A generation of servants and relatives had never seen her laugh. It seemed to her that she had not laughed since her husband had bestowed her on Am, and then had her abducted from his islands. Her perpetually severe husband took her uncharacteristic mirth as a freakishness of this miraculous pregnancy. As a way to keep his thanksgiving always in the ear of the Lord, he paid a pair of priests for prayers to be chanted throughout the day and night until the child's first birthday had passed. Adon, it was said, was such a favorite of God, that he received the gift of communications from the Lord even through his wife, the rarest of distinctions.

Souraya, overhearing this form of congratulation, overflowed with laughter, which for her, in her fulfillment, was not irreverence, but prayer itself. Then she begged forgiveness of her unborn child for not loving its father, reflecting that God's ways were so subtle that even the child of a lawful marriage could be illegitimate.

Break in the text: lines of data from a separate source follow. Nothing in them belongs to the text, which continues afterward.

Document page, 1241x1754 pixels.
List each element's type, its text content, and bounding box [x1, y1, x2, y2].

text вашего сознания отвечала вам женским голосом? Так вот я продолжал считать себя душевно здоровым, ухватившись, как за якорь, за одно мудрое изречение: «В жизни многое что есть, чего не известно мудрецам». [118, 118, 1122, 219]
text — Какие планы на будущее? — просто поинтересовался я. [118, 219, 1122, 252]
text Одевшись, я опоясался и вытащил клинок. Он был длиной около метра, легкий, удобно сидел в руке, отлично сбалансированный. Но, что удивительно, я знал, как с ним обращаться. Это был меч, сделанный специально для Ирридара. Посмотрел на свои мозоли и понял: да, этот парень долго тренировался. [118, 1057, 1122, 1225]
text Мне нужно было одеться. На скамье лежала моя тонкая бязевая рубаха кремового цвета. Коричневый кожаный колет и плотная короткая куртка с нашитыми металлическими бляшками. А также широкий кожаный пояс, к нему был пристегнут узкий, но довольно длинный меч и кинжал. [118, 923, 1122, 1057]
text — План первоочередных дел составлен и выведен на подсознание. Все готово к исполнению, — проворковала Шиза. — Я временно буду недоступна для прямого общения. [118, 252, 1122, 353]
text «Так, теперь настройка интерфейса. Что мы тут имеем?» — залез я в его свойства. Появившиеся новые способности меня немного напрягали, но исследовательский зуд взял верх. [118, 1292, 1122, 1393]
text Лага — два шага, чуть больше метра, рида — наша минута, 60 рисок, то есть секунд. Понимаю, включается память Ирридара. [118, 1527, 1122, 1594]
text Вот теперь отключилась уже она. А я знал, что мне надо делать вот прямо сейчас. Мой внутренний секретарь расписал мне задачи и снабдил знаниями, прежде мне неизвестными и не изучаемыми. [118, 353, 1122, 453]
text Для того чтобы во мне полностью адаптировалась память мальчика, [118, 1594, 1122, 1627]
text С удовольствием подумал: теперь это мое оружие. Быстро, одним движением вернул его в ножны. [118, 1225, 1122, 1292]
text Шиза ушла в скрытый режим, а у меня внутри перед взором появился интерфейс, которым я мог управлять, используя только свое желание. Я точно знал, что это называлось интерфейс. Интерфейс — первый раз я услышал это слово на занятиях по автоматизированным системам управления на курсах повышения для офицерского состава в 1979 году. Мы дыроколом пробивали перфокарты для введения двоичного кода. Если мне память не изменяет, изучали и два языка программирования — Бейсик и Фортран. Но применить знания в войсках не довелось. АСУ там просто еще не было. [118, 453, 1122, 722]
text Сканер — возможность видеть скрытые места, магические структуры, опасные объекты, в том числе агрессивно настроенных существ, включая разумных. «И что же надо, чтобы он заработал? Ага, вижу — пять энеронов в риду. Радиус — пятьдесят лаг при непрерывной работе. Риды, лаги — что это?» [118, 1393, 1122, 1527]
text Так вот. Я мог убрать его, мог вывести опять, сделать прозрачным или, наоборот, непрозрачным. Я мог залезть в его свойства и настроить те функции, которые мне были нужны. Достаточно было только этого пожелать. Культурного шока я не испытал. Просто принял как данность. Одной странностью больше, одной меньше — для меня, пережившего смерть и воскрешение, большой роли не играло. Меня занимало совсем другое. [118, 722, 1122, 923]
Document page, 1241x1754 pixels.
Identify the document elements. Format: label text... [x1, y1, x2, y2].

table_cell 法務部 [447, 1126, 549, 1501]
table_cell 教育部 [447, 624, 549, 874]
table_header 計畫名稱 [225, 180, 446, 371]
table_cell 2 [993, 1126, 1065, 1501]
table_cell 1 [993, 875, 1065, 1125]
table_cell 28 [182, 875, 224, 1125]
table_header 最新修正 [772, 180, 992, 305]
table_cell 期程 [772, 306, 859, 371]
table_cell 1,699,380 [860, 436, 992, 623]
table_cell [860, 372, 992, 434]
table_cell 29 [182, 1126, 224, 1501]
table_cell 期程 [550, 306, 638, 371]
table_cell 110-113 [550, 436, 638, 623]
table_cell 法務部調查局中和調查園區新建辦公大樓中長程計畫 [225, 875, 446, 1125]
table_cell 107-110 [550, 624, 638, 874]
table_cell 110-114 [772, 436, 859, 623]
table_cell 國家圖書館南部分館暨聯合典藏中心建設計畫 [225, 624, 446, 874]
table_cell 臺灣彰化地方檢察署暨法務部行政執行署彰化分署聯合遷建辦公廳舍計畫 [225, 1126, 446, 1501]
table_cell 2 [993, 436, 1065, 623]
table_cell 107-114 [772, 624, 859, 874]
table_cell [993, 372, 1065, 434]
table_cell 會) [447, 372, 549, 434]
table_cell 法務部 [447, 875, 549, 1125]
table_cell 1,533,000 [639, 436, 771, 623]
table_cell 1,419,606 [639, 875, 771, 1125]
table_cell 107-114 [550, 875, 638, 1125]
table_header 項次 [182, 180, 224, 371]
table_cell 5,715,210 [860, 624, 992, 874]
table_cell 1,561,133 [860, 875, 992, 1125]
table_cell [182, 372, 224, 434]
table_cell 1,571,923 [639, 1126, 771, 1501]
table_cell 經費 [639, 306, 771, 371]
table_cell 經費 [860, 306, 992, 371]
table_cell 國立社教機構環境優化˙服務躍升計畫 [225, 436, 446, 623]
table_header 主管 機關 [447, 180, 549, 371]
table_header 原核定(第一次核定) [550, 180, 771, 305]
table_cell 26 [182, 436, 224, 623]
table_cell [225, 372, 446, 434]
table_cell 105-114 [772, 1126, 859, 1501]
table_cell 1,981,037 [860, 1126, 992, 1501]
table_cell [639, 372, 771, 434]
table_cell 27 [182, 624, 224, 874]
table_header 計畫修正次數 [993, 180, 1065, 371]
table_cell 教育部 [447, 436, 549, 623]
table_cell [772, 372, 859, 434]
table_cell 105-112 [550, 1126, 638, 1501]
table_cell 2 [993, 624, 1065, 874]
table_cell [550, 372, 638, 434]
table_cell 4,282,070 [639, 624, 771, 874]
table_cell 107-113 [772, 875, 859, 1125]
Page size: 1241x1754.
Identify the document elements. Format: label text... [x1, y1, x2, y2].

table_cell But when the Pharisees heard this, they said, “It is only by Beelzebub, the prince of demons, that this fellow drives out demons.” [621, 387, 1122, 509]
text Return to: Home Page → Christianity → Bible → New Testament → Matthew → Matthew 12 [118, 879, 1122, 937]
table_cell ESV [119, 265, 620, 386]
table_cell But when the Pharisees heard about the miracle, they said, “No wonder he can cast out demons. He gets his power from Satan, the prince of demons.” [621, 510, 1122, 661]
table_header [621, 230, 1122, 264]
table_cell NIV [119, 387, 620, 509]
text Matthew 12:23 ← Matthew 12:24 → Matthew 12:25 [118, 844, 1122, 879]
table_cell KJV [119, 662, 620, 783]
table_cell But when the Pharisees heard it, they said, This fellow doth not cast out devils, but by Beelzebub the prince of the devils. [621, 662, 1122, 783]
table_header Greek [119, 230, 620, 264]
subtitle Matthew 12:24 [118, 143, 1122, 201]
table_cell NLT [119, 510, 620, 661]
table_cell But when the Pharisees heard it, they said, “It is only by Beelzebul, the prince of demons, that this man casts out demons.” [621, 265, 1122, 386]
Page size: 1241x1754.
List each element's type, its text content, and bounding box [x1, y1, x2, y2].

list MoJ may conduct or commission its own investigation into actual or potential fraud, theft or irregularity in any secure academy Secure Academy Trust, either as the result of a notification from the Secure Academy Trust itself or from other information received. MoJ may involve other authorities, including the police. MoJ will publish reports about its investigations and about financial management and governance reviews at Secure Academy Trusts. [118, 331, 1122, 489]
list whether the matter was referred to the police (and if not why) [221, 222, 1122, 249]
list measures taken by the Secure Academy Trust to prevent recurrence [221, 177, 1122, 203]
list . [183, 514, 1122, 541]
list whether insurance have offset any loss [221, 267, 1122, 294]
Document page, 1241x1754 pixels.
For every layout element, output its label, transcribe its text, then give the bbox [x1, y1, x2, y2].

When the time came for her to deliver the child, the midwives told a marvelous story they had witnessed of her labor, which circulated through the settlements and beyond. They had never seen a woman in the grip of her throes bend double in tears, then straighten, and throw her head back, laughing as if an angel lifted her in his arms, soaring high above suffering. As powerful as the agony was, her joy was stronger.

She raised herself up when the child was put into her arms, and called for the honey and the plaque. She wrote her son's name in honey, and kissed the name into him: Ivat, “he will live.” Her lips were rich with honey, but as she transferred the name to him, her kiss was adamant. Then she laughed again, as he swallowed the sweet wine of his own name.